**Directions:**
[1] According to the article on Freeman's Mind, where did Ross Scott eventually emigrate?
[2] Do these statements agree with the article on Freeman's Mind? (a) The original series ran from 2007 to 2014. (b) Ross Scott grew up mostly in Louisiana. (c) All of the visuals in the series come from the original game.
[3] Retype a passage from the article on Freeman's Mind. Begin at the words "Character differences", and stop after "fascination with guns.".

**Page excerpt:**
------------------------------------

Freeman's Mind is a machinima series created by Ross Scott using the Source remake of the 1998 video game Half-Life. It follows the protagonist of the game, Gordon Freeman, also voiced by Scott, who acts as a combination of narrator and running commentary, often criticizing and satirizing the game world's conventions in a style similar to that in Mystery Science Theater 3000. The series ran from 2007 to 2014 and consists of 71 episodes (including episode 0 and two bonus episodes). A sequel series, titled Freeman's Mind 2, debuted in 2017, and is ongoing with 71 episodes in total.

Author
Ross Scott was born in Baton-Rouge, Louisiana, but grew up mostly in Virginia. After having studied criminal psychology, and done odd jobs such as being a night watchman, a helper of the entomology department of Virginia Tech, or part of the technical support for an Internet service provider, Ross Scott created the Freeman's Mind series, about eight years after the release of the game. He was briefly involved with the company Machinima, yet ties were later cut between the two. Ross Scott eventually emigrated to Gdańsk, Poland where he was later married.

Character differences
While the character profile behind the character Gordon Freeman remains mostly the same, he takes on a vastly different personality from the "blank slate" silent protagonist of the original plot. In Freeman's Mind, Gordon is portrayed as an extremely neurotic, selfish, egocentric individual with a history of drug abuse and racketeering, among other juvenile offenses. Gordon's thoughts often consist of his superiority to his colleagues, critiques of the Black Mesa complex, and a fascination with guns.

Most of the characters in the series are the same as in the game—vaguely helpful but more often than not telling Gordon what they need him to do. Since Gordon is still perceived as a silent protagonist by the game's non-player characters, virtually every one he interacts with does not react to his inner dialogue. He has a tendency to berate the NPCs for perceived offenses against him, as well as verbally assaulting the intelligence of the soldiers and aliens he meets along the way.

Ross Scott describes Gordon's personality as having "shifting paranoia, egomania, mild schizophrenia, over-aggressiveness, petty motivations, and immaturity in general", and that "the only hint I thought they gave to his personality was how proficient he immediately was in weaponry for being a physicist."

Gordon is shown to have a questionable moral compass that impacts his responses to his environment from the start of the series. For example, after a security guard mentions that he is running late in the first episode, Gordon comments that if he is fired, he "could probably jack some office supplies or computer equipment on the way out." Later on in the series, Gordon attempts to rationalize his increasing body count of HECU marines, but eventually drops the pursuit, because "no one's going to believe a few dozen counts of self-defense with a submachine gun."

Filming techniques

Structurally, Freeman's Mind is filmed from the first person perspective of Gordon Freeman. All of the visuals and most of the animations come from the original game; however, many scenes of the series are manipulated through the use of cheats or modifications to the game's engine.

------------------------------------

**Data under study:**
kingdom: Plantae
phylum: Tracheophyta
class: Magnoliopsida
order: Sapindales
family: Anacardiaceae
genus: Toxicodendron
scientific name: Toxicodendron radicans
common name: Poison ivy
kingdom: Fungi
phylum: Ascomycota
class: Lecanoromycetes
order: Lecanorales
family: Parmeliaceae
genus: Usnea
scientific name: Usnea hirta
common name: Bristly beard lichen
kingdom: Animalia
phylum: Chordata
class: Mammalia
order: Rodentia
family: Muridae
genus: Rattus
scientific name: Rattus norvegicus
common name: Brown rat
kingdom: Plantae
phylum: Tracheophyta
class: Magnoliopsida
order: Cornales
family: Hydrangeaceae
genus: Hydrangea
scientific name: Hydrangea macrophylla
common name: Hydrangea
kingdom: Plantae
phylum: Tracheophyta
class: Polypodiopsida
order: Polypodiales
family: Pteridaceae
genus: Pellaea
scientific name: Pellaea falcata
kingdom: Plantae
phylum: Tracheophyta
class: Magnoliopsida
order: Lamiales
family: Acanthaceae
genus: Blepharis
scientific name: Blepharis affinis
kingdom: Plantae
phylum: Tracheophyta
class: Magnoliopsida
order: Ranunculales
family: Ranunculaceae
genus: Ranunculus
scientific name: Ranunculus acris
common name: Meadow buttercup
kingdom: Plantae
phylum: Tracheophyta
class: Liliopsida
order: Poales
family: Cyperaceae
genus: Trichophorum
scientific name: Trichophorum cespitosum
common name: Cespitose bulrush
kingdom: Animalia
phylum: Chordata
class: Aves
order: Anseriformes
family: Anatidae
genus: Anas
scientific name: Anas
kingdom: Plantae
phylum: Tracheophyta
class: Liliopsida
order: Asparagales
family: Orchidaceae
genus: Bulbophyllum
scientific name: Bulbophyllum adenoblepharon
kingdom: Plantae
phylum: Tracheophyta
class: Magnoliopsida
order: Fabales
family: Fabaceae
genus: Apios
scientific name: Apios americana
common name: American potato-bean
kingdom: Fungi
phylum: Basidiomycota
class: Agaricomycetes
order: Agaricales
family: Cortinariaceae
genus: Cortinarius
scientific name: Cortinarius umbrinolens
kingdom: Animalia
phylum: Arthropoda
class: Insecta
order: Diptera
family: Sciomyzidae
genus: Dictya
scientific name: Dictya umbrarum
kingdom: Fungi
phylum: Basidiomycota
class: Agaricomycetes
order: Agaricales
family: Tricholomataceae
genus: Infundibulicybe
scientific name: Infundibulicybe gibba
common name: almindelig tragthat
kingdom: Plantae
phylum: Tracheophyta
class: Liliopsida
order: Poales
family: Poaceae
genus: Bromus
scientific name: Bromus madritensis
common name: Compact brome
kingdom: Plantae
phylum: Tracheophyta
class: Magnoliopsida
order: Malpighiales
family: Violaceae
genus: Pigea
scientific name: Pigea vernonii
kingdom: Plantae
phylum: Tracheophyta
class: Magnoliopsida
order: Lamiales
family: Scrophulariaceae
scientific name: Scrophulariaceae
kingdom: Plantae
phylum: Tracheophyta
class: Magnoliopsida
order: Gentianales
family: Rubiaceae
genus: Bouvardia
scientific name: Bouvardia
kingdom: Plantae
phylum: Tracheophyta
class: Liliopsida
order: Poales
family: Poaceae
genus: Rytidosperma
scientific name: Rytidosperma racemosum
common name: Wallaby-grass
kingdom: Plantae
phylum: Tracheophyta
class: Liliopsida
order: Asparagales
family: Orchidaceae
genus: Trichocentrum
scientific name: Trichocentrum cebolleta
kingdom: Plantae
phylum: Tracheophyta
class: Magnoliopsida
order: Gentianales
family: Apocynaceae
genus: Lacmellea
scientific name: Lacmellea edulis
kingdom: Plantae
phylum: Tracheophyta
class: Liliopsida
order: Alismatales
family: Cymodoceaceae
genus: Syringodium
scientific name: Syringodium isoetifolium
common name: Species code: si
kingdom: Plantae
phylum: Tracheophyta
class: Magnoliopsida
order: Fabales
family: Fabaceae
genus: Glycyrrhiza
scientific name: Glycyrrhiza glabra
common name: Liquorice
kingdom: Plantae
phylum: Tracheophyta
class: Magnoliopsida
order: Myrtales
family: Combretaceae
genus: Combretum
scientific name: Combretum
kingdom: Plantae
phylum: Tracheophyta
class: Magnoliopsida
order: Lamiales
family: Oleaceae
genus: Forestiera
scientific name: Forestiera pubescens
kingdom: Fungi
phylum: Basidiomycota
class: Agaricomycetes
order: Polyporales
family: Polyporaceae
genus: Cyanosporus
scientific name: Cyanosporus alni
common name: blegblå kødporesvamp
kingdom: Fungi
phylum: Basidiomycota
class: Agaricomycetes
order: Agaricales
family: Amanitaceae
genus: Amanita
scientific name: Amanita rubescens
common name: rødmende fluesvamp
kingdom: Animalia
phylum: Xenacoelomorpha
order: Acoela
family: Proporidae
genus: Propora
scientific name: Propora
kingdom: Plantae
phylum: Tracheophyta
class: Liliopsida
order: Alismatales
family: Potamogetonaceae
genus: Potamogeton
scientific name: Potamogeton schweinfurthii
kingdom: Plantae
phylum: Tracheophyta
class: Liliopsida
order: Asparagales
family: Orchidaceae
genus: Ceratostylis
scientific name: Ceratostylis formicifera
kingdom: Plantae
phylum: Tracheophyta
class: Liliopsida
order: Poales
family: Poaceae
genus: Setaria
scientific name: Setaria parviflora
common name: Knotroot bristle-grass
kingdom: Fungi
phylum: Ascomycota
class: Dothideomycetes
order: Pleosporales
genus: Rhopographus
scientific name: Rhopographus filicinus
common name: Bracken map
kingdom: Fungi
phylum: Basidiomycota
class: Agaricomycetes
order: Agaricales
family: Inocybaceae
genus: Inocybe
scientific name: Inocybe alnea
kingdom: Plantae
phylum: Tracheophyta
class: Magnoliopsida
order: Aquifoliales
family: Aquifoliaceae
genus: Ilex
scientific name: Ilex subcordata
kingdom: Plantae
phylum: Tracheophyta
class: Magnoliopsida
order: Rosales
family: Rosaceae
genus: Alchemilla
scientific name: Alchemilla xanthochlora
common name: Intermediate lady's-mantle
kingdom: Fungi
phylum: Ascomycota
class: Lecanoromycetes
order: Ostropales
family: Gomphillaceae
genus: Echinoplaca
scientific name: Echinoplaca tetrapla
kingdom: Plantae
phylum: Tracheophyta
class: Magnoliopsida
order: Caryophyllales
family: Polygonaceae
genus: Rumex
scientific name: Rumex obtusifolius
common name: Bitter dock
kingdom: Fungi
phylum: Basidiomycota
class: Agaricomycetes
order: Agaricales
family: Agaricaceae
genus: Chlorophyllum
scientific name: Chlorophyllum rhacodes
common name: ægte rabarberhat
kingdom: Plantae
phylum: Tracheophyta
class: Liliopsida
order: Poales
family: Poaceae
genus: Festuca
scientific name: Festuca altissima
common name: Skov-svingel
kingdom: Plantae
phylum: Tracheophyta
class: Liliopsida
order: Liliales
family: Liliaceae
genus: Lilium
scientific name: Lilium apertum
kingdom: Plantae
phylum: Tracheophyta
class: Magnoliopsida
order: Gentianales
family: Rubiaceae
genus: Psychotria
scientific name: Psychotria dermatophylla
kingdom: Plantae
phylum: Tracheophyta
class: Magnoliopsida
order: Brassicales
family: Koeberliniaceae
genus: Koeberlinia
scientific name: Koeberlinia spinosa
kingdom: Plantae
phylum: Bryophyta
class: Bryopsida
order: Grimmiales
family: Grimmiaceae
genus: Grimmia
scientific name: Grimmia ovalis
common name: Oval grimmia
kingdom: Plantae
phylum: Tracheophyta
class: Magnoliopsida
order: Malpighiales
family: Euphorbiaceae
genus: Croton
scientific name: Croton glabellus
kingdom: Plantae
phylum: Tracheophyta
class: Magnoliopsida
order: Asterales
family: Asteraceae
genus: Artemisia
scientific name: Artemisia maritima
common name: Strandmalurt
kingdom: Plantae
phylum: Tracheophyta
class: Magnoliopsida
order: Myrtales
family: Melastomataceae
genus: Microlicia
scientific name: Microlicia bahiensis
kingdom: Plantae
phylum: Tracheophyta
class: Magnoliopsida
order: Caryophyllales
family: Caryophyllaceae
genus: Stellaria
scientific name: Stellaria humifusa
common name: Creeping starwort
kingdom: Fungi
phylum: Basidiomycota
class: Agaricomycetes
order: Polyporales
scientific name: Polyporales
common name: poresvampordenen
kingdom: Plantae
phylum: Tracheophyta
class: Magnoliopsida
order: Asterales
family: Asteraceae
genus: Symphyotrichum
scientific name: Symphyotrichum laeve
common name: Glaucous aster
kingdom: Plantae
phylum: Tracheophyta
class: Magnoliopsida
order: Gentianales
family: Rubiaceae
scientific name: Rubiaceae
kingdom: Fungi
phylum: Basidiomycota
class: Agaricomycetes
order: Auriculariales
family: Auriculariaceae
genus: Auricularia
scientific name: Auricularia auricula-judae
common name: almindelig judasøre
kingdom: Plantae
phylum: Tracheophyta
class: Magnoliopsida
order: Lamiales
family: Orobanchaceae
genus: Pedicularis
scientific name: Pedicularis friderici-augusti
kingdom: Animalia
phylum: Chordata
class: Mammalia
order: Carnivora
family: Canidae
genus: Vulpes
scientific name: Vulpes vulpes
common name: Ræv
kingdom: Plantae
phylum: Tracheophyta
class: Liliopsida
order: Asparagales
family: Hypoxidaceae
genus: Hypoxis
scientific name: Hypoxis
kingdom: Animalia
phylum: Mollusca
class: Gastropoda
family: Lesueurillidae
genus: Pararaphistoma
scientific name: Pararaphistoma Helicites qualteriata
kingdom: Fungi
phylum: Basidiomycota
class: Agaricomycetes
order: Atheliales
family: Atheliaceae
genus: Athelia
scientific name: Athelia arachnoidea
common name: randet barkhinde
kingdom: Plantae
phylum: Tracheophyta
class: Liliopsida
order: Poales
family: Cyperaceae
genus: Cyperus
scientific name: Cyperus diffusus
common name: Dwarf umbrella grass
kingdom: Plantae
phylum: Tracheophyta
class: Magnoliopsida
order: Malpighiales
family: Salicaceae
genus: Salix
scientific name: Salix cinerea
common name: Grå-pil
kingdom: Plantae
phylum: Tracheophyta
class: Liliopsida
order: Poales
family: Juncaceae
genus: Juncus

------------------------------------

**Problem solutions:**
[1] Gdańsk, Poland.

[2]
(a) Yes: "The series ran from 2007 to 2014"
(b) No: "was born in Baton-Rouge, Louisiana, but grew up mostly in Virginia"
(c) Yes: "All of the visuals and most of the animations come from the original game"

[3]
Character differences
While the character profile behind the character Gordon Freeman remains mostly the same, he takes on a vastly different personality from the "blank slate" silent protagonist of the original plot. In Freeman's Mind, Gordon is portrayed as an extremely neurotic, selfish, egocentric individual with a history of drug abuse and racketeering, among other juvenile offenses. Gordon's thoughts often consist of his superiority to his colleagues, critiques of the Black Mesa complex, and a fascination with guns.